Dallas Fed Confirms Economic Re-Contraction, Respondents Complain About "Record Low Margins"

And following the continuing plunge in new homes for sale reported earlier, we get the second validation of the theory that the Q2 GDP is about to get the rug pulled from underneath it. The April Dallas manufacturing number came precisely at the borderline we expected earlier would mean an outright downgrade of Q2 economic data by Goldman, or 10.5%. Of note: The production index, a key measure of state manufacturing conditions, moved down from 24 to 8, suggesting slower growth in output." We thing the proper word is "plunged." This is as expected considering our long held assumption that the Japanese economic collapse is already impacting the US. In addition to production, other indicators that saw a collapse were volume of shipments, down 10.9 and the average employee workweeks, which tumbled by over 13. But at least Bernanke is getting his hyperinflation wet dream on: average wages increased by 4. Probably the most important index: prices paid, barely budged, printing at 56.6 compared to 57.2 last month. We are confident that Hatzius will have some very unpleasant words when commenting on this latest contractionary data point. As for the respondents, they confirmed that the bulk of the broader inflation is about to hit, as manufacturers can no longer internalize plunging margins. To wit: "From a cost standpoint, commodity prices continue to increase, negatively impacting material and delivery costs. As a result, we are in the process of taking a price increase to the market, which should occur in May" and "Our sales are up, but our cost of goods sold and the cost of diesel are keeping our margins at record lows" and, FTW: "Rapidly increasing costs and fuel costs have shocked the consumer away from any nonmandatory spending." Pretty much says it all.

From the Dallas Fed:

Sufrvey respondents:

Plastics and Rubber Products Manufacturing
We are very encouraged by the breadth of activity with our cross section of customers in the Dallas–Fort Worth area. It is not just a few companies with increased requirements for plastic parts, but pretty much all of our diverse customer base.
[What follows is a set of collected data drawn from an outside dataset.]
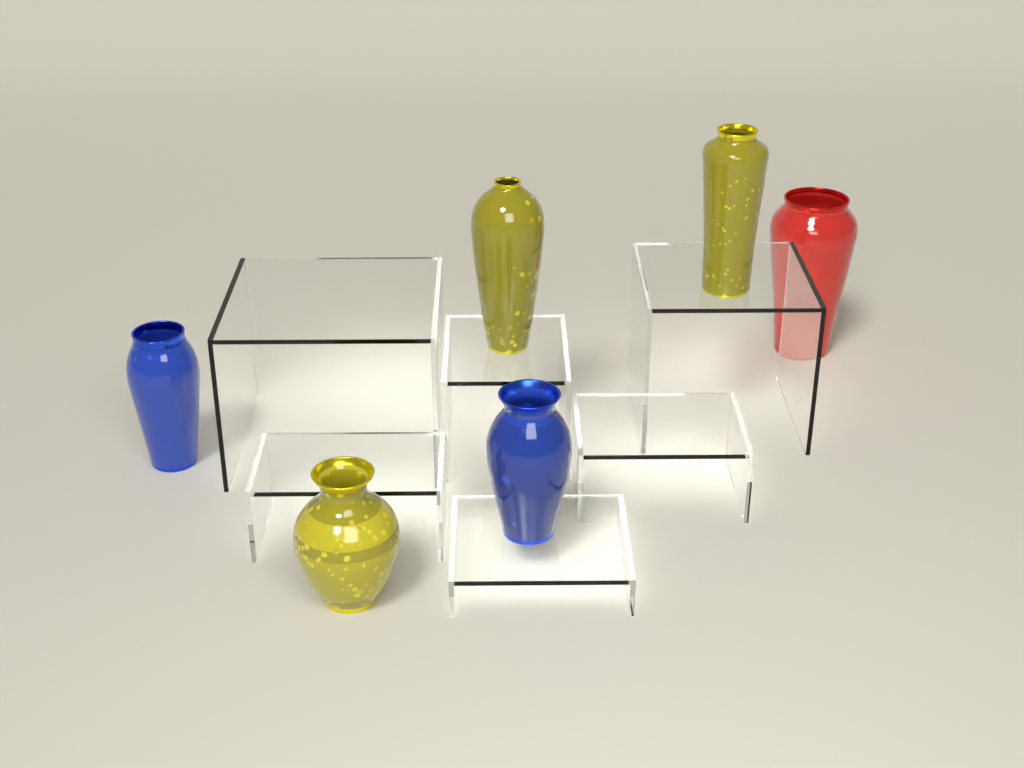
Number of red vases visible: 1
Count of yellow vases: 3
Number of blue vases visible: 2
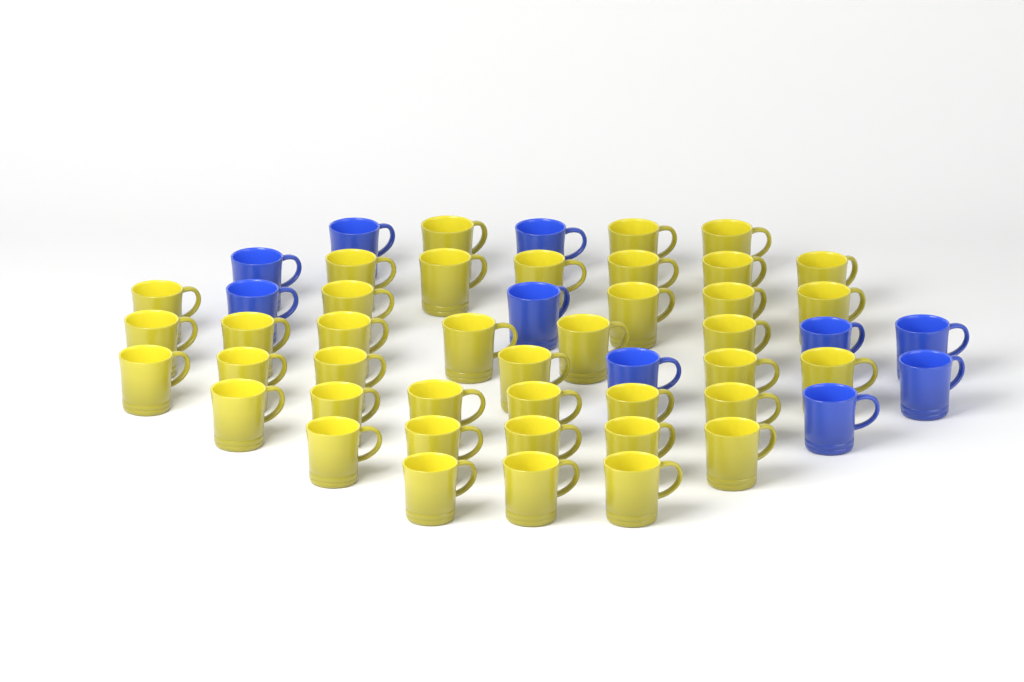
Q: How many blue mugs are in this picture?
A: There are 10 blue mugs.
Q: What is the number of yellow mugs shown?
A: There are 40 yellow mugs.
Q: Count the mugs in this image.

Nonmetallic Mineral Product Manufacturing
We have seen a modest increase in demand with existing customers. We have also added some new customers as a result of competitor failures. From a cost standpoint, commodity prices continue to increase, negatively impacting material and delivery costs. As a result, we are in the process of taking a price increase to the market, which should occur in May. Our future expectations remain guardedly optimistic.

Fabricated Metal Product Manufacturing
Lead times for machine tools made in Japan and Korea have increased. We understand the principal issue is the availability of castings for the machine tool bodies. We assume our Korean castings supplier sources from Japan.

The recent Japan supply chain disruption has increased concern for diversification in the supply chain to minimize risk. Higher transportation costs along with the need to reduce cycle time favor manufacturing being close to the distribution channel. This increases opportunity for North America manufacturers. Increased manufacturing increases job creation.

The rate of improvement and the actual improvement in volume of products shipped is only forecasted to achieve production levels that are 50 percent of 2007 levels. We have 25 percent fewer manufacturing plants and 40 percent fewer people than in 2007. As a result of previous investments in efficiency improvements (technical systems and automation), we can produce the same amount of products as we did in 2007 with vastly less cost.

We have seen a slowdown in awards of outstanding quotations from the first quarter. Our backlog has been reduced to less than one month. Renewal of bank credit facility remains very uncertain.

Machinery Manufacturing
The economy is still moving, but it remains shaky and unstable.

We are cautiously optimistic. Activity levels are ticking up a little. We worry about the impact inflation (energy and food) may have on the recovery and consumer spending.

We continue to see little change in the foodservice equipment market, new restaurant openings or equipment replacements. The only real change that we see is higher prices from almost all of our suppliers, especially for stainless steel.

Chemical Manufacturing
If energy prices stay the same or moderate a little, we believe we will see some improvement in volumes over the next few months. A rapid increase in prices from current levels will definitely have a dampening effect on the markets. In times of uncertainty, people and companies hold back on expenditures, control inventories, etc.

Furniture and Related Product Manufacturing
Our industry has hit another brick wall. Rapidly increasing costs and fuel costs have shocked the consumer away from any nonmandatory spending. They normally adjust, but it may take several months.

Computer and Electronic Product Manufacturing
Raw materials (e.g., steel, tungsten) prices are rising exponentially, with an anticipated leveling out at new highs around August or September of this year. Our customers are unwilling to accept the increased pricing from U.S. manufactured product and are turning to China, India and Korea for cheaper prices.

Paper Manufacturing
Because of the slower recovery of nondurable goods, business has remained flat. The only positive coming out of this is that the expected price increase this spring on containerboard is now off the table until July or August at the earliest.

Food Manufacturing
Our sales are up, but our cost of goods sold and the cost of diesel are keeping our margins at record lows. A weak dollar does not help us. High commodity prices also hurt us.